Where is the carpenter's vice-bench located on the Pequod?

Lashed athwartships against the rear of the Try-works.

What does the carpenter build from whale bone and ivory for a stray bird?

A pagoda-looking cage made from rods of right-whale bone and cross-beams of sperm whale ivory.

What does Stubb ask the carpenter to paint on his oars?

Vermillion stars on the blade of every oar.

How does the carpenter handle a sailor's toothache?

He attempts to extract the tooth with pincers, and when the sailor flinches, he clamps the man's jaw in his wooden vice.

How does the carpenter view human body parts?

He treats them as materials: teeth are "bits of ivory," heads are "top-blocks," and men are "capstans."

What phrase does Melville use to describe the carpenter's emotional blankness?
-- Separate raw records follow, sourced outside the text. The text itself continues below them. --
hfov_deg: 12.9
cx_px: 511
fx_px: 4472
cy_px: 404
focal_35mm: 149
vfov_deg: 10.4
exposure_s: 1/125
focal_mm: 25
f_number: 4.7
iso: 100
"Impersonal stolidity" — a blankness that seems one with the general stolidity of the visible world.

What does Melville mean by calling the carpenter a "stript abstract"?

That he is stripped of all social conditioning and cultural overlay, reduced to a pure essence.
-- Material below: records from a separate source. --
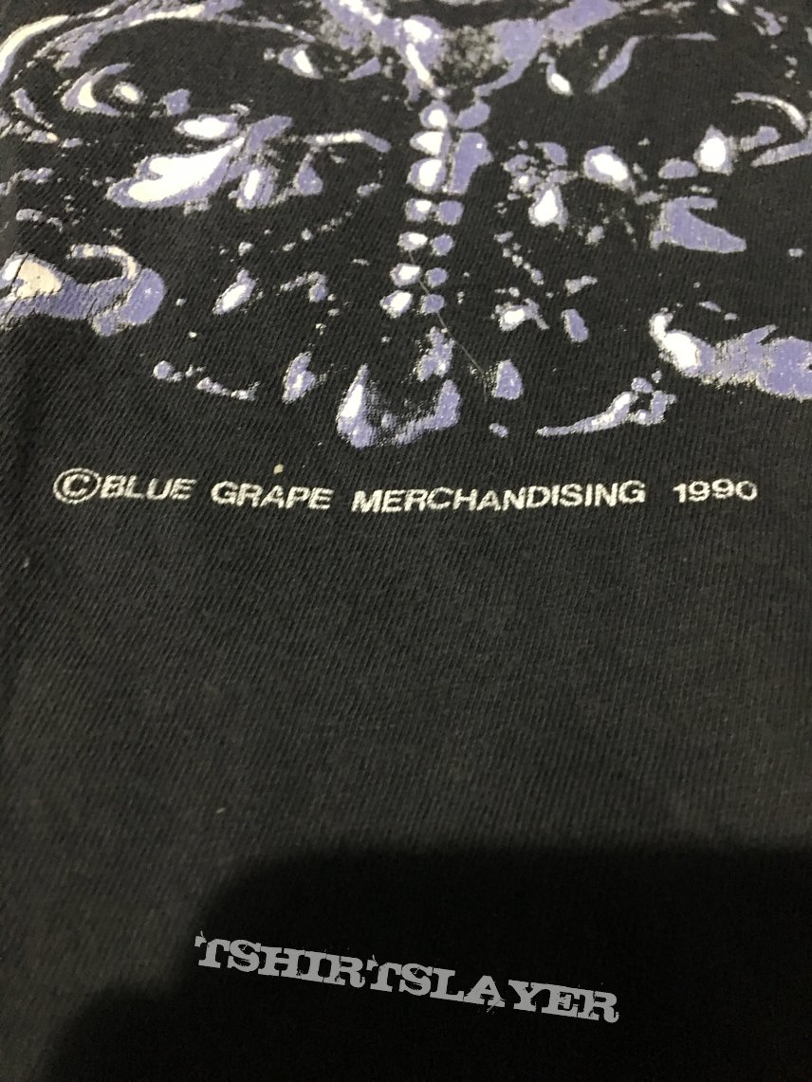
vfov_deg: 61.7
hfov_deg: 48.2
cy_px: 541
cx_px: 406
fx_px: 907
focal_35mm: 29
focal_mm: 4.15
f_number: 2.2
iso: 400
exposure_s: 1/17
What does Melville mean by calling the carpenter an "unfractioned integral"?

That he is a complete, undivided whole — not broken into parts by self-consciousness or philosophical doubt.

According to Melville, how does the carpenter work?

Not by reason, instinct, or training, but by "a kind of deaf and dumb, spontaneous literal process."

What does Melville mean by calling the carpenter a "pure manipulater"?

That his intelligence resides entirely in his hands. His brain "must have early oozed along into the muscles of his fingers."

To what object does Melville compare the carpenter?

A Sheffield pocket knife — a "multum in parvo" tool containing blades, screwdrivers, corkscrews, tweezers, and awls in one instrument.

What does "multum in parvo" mean, as used in this chapter?

Latin for "much in little" — describing something that contains a great deal within a small space.

What "cunning life-principle" does Melville say animates the carpenter?

A mysterious something — "whether essence of quicksilver, or a few drops of hartshorn" — that has abided in him for sixty years.

What does the carpenter do constantly, according to Melville?

He soliloquizes — talks to himself like "an unreasoning wheel, which also hummingly soliloquizes."

What metaphor does Melville use for the carpenter's body and his soliloquizing habit?

His body is a "sentry-box" and the soliloquizer is "on guard there, and talking all the time to keep himself awake."

How does the carpenter serve as a philosophical foil to Ahab?

Where Ahab obsesses over cosmic meaning and vengeance, the carpenter lives in pure practical utility without any metaphysical anxiety.

Approximately how old is the carpenter?

About sixty years old or more, based on Melville's reference to the life-principle having "abided for now some sixty years or more."

What word does Melville use to describe the carpenter's occasional humor?

"Antediluvian, wheezing humorousness" — an ancient, creaky wit like something from Noah's ark.